If the firewall configuration includes a DMZ, the proxy should operate within this zone. Section 29.5, “Configuring a Transparent Proxy” describes how to implement a transparent proxy. This simplifies the configuration of the clients, because in this case they do not need any information about the proxy.
Several instances of Squid can be configured to exchange objects between them. This reduces the total system load and increases the chances of finding an object already existing in the local network. It is also possible to configure cache hierarchies, so a cache is able to forward object requests to sibling caches or to a parent cache—causing it to get objects from another cache in the local network or directly from the source.
Choosing the appropriate topology for the cache hierarchy is very important, because it is not desirable to increase the overall traffic on the network. For a very large network, it would make sense to configure a proxy server for every subnetwork and connect them to a parent proxy, which in turn is connected to the proxy cache of the ISP.
All this communication is handled by ICP (Internet cache protocol) running on top of the UDP protocol. Data transfers between caches are handled using HTTP (hypertext transmission protocol) based on TCP.
To find the most appropriate server from which to get the objects, one cache sends an ICP request to all sibling proxies. These answer the requests via ICP responses with a HIT code if the object was detected or a MISS if it was not. If multiple HIT responses were found, the proxy server decides from which server to download, depending on factors such as which cache sent the fastest answer or which one is closer. If no satisfactory responses are received, the request is sent to the parent cache.
To avoid duplication of objects in different caches in the network, other ICP protocols are used, such as CARP (cache array routing protocol) or HTCP (hypertext cache protocol). The more objects maintained in the network, the greater the possibility of finding the desired one.

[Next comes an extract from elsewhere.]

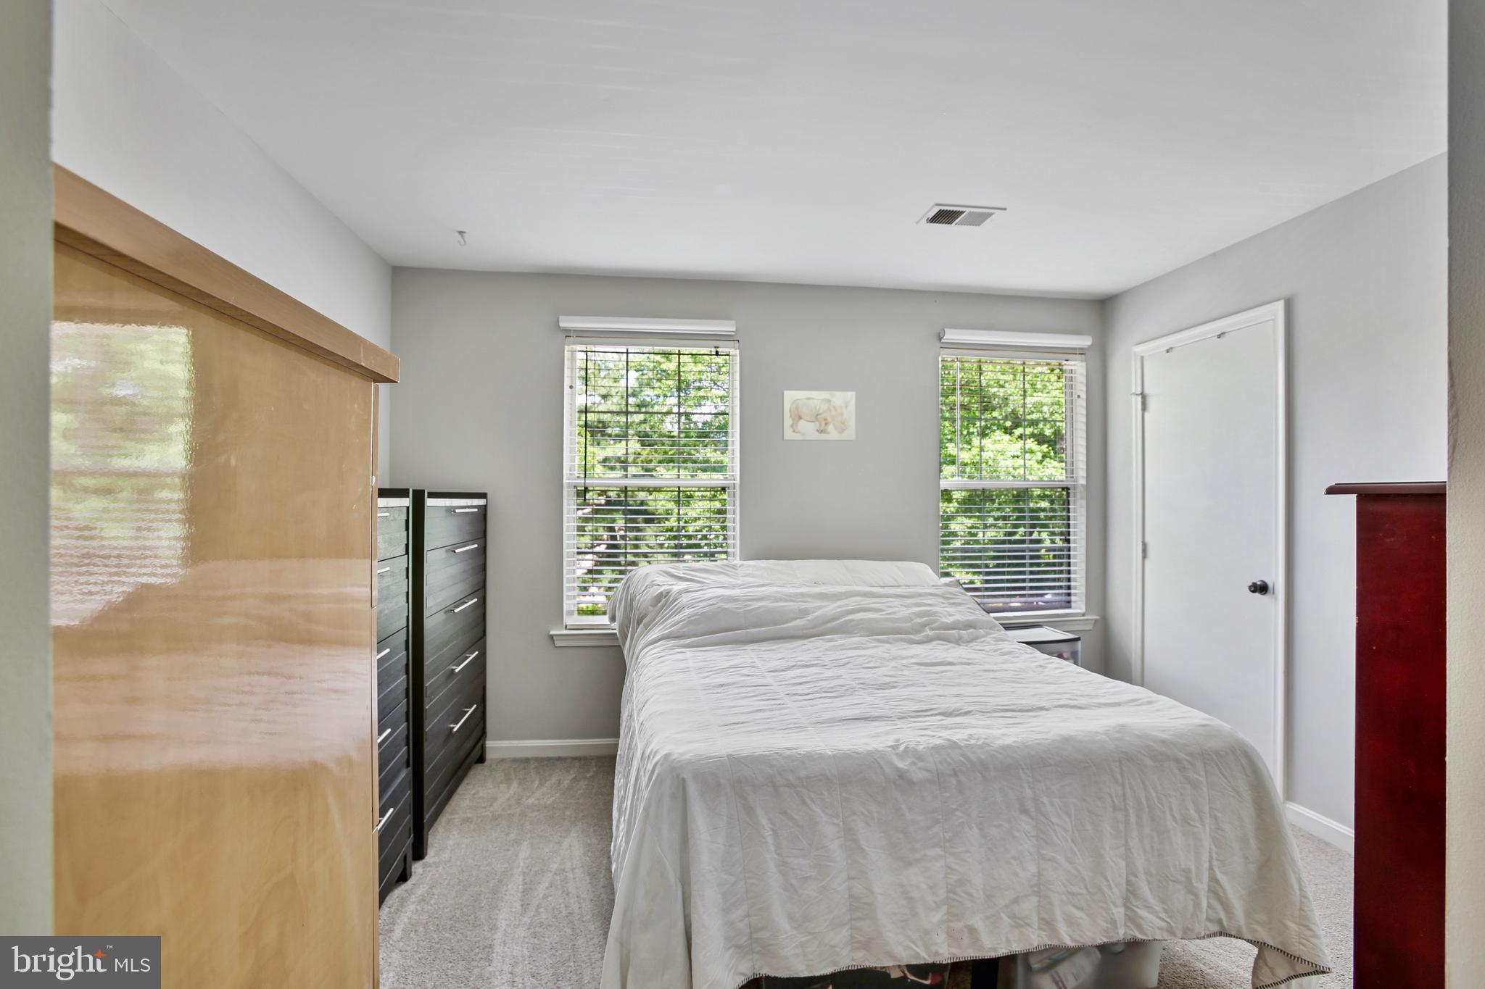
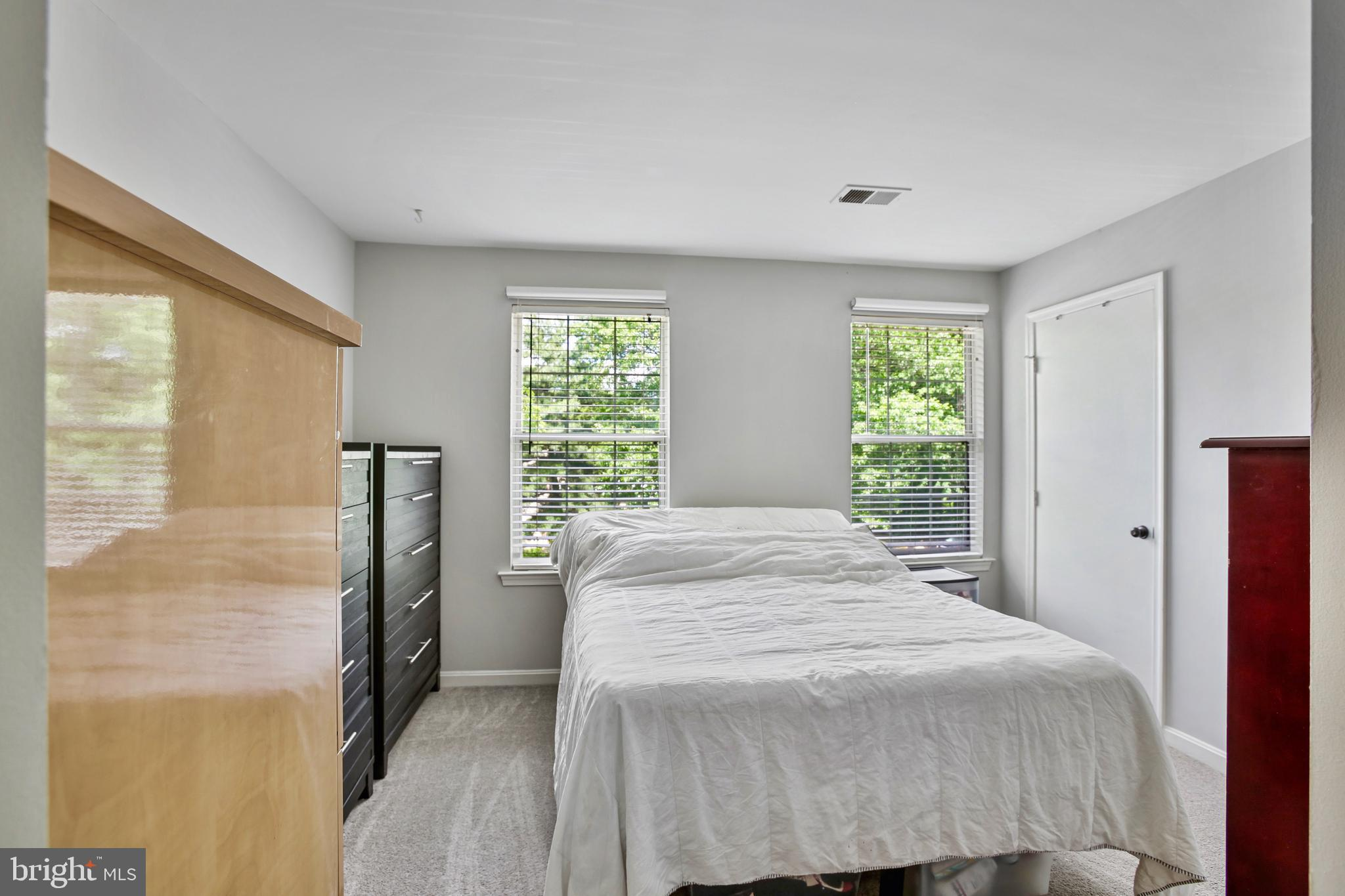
- wall art [782,390,857,442]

Not all objects available in the network are static. There are a lot of dynamically generated CGI pages, visitor counters, and encrypted SSL content documents. Objects like this are not cached because they change each time they are accessed.
The question remains as to how long all the other objects stored in the cache should stay there. To determine this, all objects in the cache are assigned one of various possible states. Web and proxy servers find out the status of an object by adding headers to these objects, such as “Last modified” or “Expires” and the corresponding date. Other headers specifying that objects must not be cached are used as well.
Objects in the cache are normally replaced, due to a lack of free hard disk space, using algorithms such as LRU (last recently used). Basically this means that the proxy expunges the objects that have not been requested for the longest time.